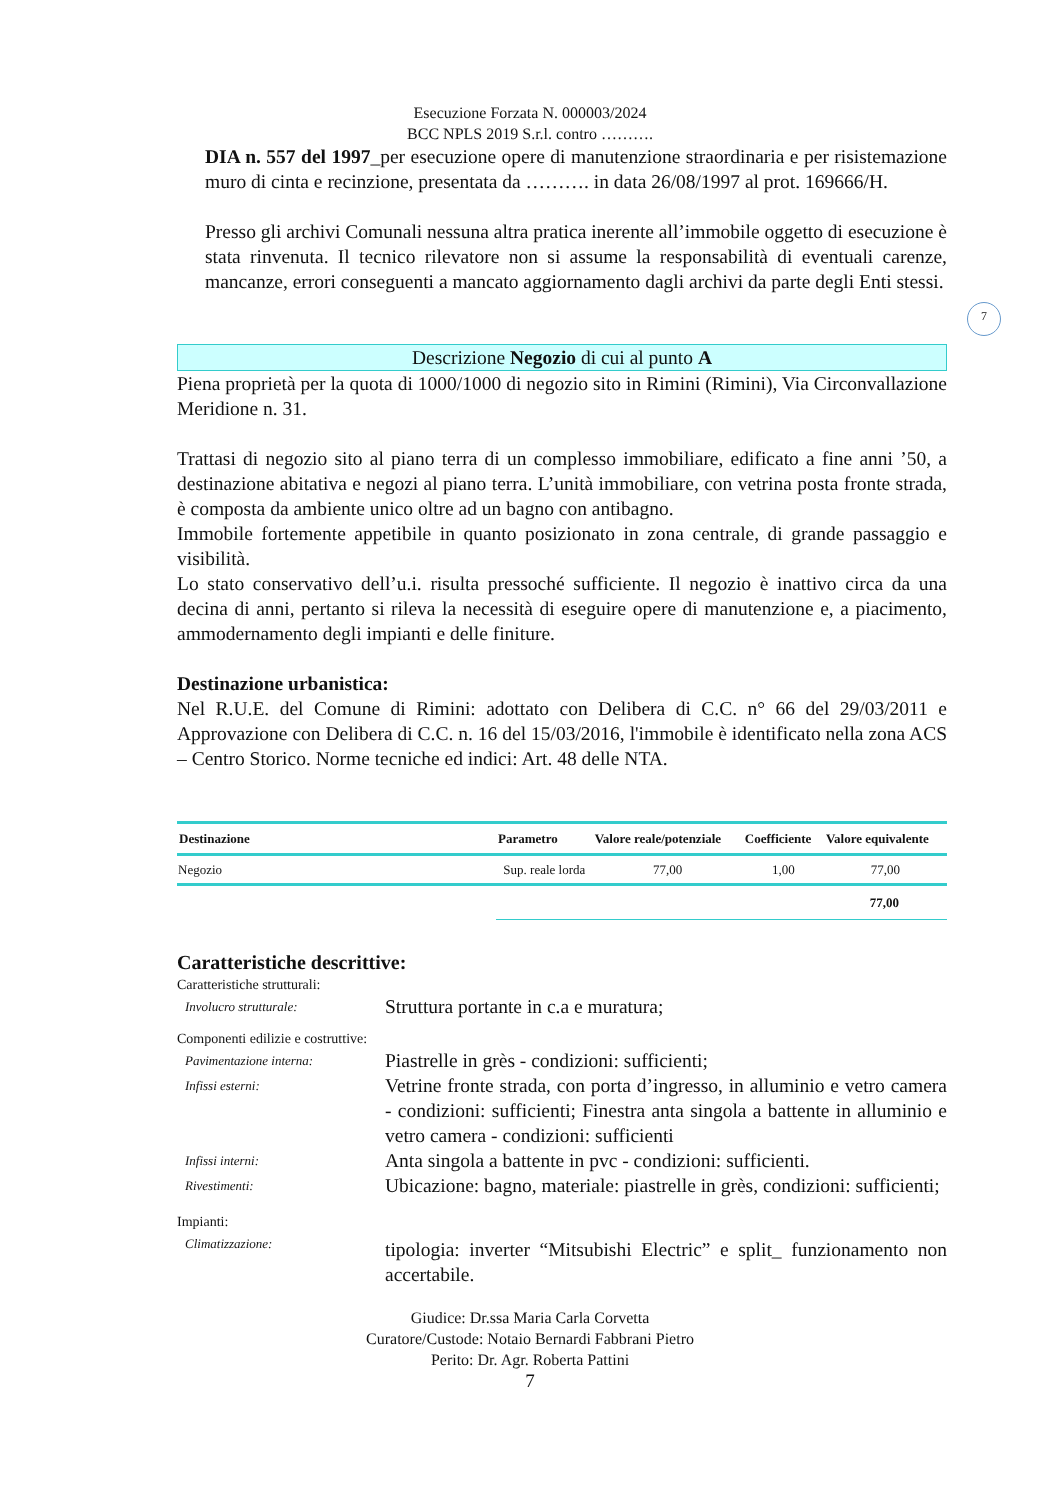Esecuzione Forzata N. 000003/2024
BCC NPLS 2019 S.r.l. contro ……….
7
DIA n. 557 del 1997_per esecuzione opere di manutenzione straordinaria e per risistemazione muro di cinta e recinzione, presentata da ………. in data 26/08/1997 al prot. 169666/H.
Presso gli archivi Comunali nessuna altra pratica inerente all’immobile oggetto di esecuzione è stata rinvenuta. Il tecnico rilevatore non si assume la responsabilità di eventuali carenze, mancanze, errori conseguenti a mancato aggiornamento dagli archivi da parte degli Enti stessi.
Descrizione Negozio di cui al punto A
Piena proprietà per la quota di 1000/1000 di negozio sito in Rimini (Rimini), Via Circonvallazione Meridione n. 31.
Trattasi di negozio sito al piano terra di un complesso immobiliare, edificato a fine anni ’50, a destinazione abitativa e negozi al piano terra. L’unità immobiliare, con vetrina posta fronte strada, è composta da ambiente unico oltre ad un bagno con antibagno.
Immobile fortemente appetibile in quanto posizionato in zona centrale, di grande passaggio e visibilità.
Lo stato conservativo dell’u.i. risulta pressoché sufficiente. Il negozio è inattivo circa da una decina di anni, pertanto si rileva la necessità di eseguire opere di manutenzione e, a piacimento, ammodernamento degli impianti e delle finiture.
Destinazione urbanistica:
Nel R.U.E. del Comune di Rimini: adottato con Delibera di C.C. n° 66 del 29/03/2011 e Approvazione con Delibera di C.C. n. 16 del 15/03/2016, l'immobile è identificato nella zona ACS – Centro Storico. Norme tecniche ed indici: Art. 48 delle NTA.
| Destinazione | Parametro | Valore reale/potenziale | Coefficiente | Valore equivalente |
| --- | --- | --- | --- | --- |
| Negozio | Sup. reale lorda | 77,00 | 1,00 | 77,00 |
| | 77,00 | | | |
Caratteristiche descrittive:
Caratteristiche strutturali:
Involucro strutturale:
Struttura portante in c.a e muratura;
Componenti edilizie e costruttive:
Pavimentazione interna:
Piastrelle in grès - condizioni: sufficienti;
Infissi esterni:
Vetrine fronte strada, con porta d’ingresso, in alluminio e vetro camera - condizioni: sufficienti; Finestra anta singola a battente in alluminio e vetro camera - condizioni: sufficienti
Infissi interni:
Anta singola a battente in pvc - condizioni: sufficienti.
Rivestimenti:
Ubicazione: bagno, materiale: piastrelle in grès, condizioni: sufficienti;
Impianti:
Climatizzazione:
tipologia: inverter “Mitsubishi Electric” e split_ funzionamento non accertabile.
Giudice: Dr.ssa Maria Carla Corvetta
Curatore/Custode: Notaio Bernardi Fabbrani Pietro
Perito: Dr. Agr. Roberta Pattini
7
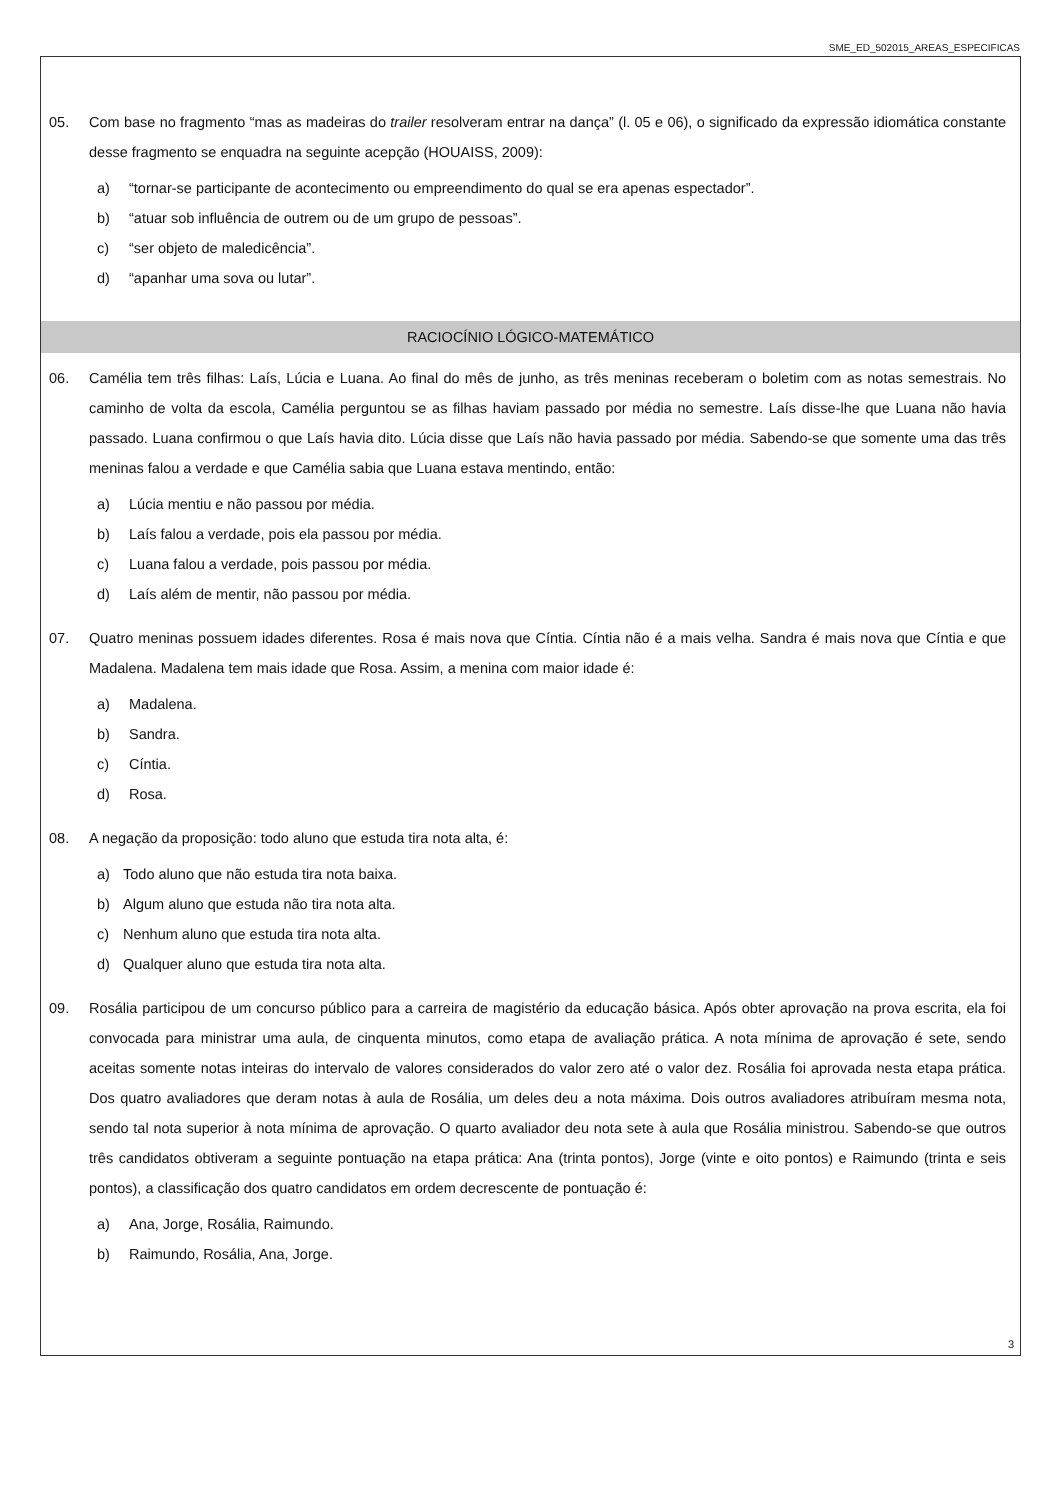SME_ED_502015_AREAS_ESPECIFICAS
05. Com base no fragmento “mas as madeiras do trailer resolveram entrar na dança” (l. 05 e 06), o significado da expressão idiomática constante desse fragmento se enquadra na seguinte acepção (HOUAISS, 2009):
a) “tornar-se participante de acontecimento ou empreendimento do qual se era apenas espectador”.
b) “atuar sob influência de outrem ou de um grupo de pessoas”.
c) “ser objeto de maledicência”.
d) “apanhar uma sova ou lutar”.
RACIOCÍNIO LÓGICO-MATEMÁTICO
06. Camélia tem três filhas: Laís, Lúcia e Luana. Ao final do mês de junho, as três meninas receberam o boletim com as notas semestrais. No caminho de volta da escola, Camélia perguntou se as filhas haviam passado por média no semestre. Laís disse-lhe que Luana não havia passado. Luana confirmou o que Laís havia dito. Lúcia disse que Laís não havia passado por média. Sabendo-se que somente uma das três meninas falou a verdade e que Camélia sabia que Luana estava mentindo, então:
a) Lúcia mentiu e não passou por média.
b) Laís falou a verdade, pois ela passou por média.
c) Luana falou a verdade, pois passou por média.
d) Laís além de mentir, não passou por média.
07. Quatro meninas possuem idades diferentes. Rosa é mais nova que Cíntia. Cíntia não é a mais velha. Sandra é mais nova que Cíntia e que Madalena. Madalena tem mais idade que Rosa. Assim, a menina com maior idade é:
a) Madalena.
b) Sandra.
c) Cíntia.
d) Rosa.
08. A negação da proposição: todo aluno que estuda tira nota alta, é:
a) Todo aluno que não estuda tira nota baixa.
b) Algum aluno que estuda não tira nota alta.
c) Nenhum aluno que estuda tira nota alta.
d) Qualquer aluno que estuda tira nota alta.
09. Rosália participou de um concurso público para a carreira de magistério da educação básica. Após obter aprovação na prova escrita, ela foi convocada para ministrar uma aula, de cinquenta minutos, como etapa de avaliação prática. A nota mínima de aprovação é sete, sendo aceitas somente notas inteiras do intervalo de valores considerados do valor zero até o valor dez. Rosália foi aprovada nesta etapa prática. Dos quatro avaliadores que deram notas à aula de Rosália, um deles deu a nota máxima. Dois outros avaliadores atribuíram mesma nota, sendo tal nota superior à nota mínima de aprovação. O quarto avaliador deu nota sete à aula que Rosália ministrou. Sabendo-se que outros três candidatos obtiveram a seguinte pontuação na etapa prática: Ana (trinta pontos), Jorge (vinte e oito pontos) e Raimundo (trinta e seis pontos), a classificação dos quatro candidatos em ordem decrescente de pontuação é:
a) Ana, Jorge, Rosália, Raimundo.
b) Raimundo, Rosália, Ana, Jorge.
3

--------------------------------------------------

* [WORK INSTRUCTIONS] Pictures must not appear in the copy, and every record must be restated word for word.

* [ANSWER]
Esecuzione Forzata N. 000003/2024
BCC NPLS 2019 S.r.l. contro ……….
7
DIA n. 557 del 1997_per esecuzione opere di manutenzione straordinaria e per risistemazione muro di cinta e recinzione, presentata da ………. in data 26/08/1997 al prot. 169666/H.
Presso gli archivi Comunali nessuna altra pratica inerente all’immobile oggetto di esecuzione è stata rinvenuta. Il tecnico rilevatore non si assume la responsabilità di eventuali carenze, mancanze, errori conseguenti a mancato aggiornamento dagli archivi da parte degli Enti stessi.
Descrizione Negozio di cui al punto A
Piena proprietà per la quota di 1000/1000 di negozio sito in Rimini (Rimini), Via Circonvallazione Meridione n. 31.
Trattasi di negozio sito al piano terra di un complesso immobiliare, edificato a fine anni ’50, a destinazione abitativa e negozi al piano terra. L’unità immobiliare, con vetrina posta fronte strada, è composta da ambiente unico oltre ad un bagno con antibagno.
Immobile fortemente appetibile in quanto posizionato in zona centrale, di grande passaggio e visibilità.
Lo stato conservativo dell’u.i. risulta pressoché sufficiente. Il negozio è inattivo circa da una decina di anni, pertanto si rileva la necessità di eseguire opere di manutenzione e, a piacimento, ammodernamento degli impianti e delle finiture.
Destinazione urbanistica:
Nel R.U.E. del Comune di Rimini: adottato con Delibera di C.C. n° 66 del 29/03/2011 e Approvazione con Delibera di C.C. n. 16 del 15/03/2016, l'immobile è identificato nella zona ACS – Centro Storico. Norme tecniche ed indici: Art. 48 delle NTA.
| Destinazione | Parametro | Valore reale/potenziale | Coefficiente | Valore equivalente |
| --- | --- | --- | --- | --- |
| Negozio | Sup. reale lorda | 77,00 | 1,00 | 77,00 |
| | 77,00 | | | |
Caratteristiche descrittive:
Caratteristiche strutturali:
Involucro strutturale:
Struttura portante in c.a e muratura;
Componenti edilizie e costruttive:
Pavimentazione interna:
Piastrelle in grès - condizioni: sufficienti;
Infissi esterni:
Vetrine fronte strada, con porta d’ingresso, in alluminio e vetro camera - condizioni: sufficienti; Finestra anta singola a battente in alluminio e vetro camera - condizioni: sufficienti
Infissi interni:
Anta singola a battente in pvc - condizioni: sufficienti.
Rivestimenti:
Ubicazione: bagno, materiale: piastrelle in grès, condizioni: sufficienti;
Impianti:
Climatizzazione:
tipologia: inverter “Mitsubishi Electric” e split_ funzionamento non accertabile.
Giudice: Dr.ssa Maria Carla Corvetta
Curatore/Custode: Notaio Bernardi Fabbrani Pietro
Perito: Dr. Agr. Roberta Pattini
7
SME_ED_502015_AREAS_ESPECIFICAS
05. Com base no fragmento “mas as madeiras do trailer resolveram entrar na dança” (l. 05 e 06), o significado da expressão idiomática constante desse fragmento se enquadra na seguinte acepção (HOUAISS, 2009):
a) “tornar-se participante de acontecimento ou empreendimento do qual se era apenas espectador”.
b) “atuar sob influência de outrem ou de um grupo de pessoas”.
c) “ser objeto de maledicência”.
d) “apanhar uma sova ou lutar”.
RACIOCÍNIO LÓGICO-MATEMÁTICO
06. Camélia tem três filhas: Laís, Lúcia e Luana. Ao final do mês de junho, as três meninas receberam o boletim com as notas semestrais. No caminho de volta da escola, Camélia perguntou se as filhas haviam passado por média no semestre. Laís disse-lhe que Luana não havia passado. Luana confirmou o que Laís havia dito. Lúcia disse que Laís não havia passado por média. Sabendo-se que somente uma das três meninas falou a verdade e que Camélia sabia que Luana estava mentindo, então:
a) Lúcia mentiu e não passou por média.
b) Laís falou a verdade, pois ela passou por média.
c) Luana falou a verdade, pois passou por média.
d) Laís além de mentir, não passou por média.
07. Quatro meninas possuem idades diferentes. Rosa é mais nova que Cíntia. Cíntia não é a mais velha. Sandra é mais nova que Cíntia e que Madalena. Madalena tem mais idade que Rosa. Assim, a menina com maior idade é:
a) Madalena.
b) Sandra.
c) Cíntia.
d) Rosa.
08. A negação da proposição: todo aluno que estuda tira nota alta, é:
a) Todo aluno que não estuda tira nota baixa.
b) Algum aluno que estuda não tira nota alta.
c) Nenhum aluno que estuda tira nota alta.
d) Qualquer aluno que estuda tira nota alta.
09. Rosália participou de um concurso público para a carreira de magistério da educação básica. Após obter aprovação na prova escrita, ela foi convocada para ministrar uma aula, de cinquenta minutos, como etapa de avaliação prática. A nota mínima de aprovação é sete, sendo aceitas somente notas inteiras do intervalo de valores considerados do valor zero até o valor dez. Rosália foi aprovada nesta etapa prática. Dos quatro avaliadores que deram notas à aula de Rosália, um deles deu a nota máxima. Dois outros avaliadores atribuíram mesma nota, sendo tal nota superior à nota mínima de aprovação. O quarto avaliador deu nota sete à aula que Rosália ministrou. Sabendo-se que outros três candidatos obtiveram a seguinte pontuação na etapa prática: Ana (trinta pontos), Jorge (vinte e oito pontos) e Raimundo (trinta e seis pontos), a classificação dos quatro candidatos em ordem decrescente de pontuação é:
a) Ana, Jorge, Rosália, Raimundo.
b) Raimundo, Rosália, Ana, Jorge.
3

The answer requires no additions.